Supplied data:
• • • • •

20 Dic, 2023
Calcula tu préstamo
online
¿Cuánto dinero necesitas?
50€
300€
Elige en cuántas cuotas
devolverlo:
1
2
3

• • • • •

Please put the lines of the data above into a Markdown table with the columns "No." and "Text", numbering each row and leaving out blank lines.

| No. | Text |
|---|---|
| 1 | 20 Dic, 2023 |
| 2 | Calcula tu préstamo |
| 3 | online |
| 4 | ¿Cuánto dinero necesitas? |
| 5 | 50€ |
| 6 | 300€ |
| 7 | Elige en cuántas cuotas |
| 8 | devolverlo: |
| 9 | 1 |
| 10 | 2 |
| 11 | 3 |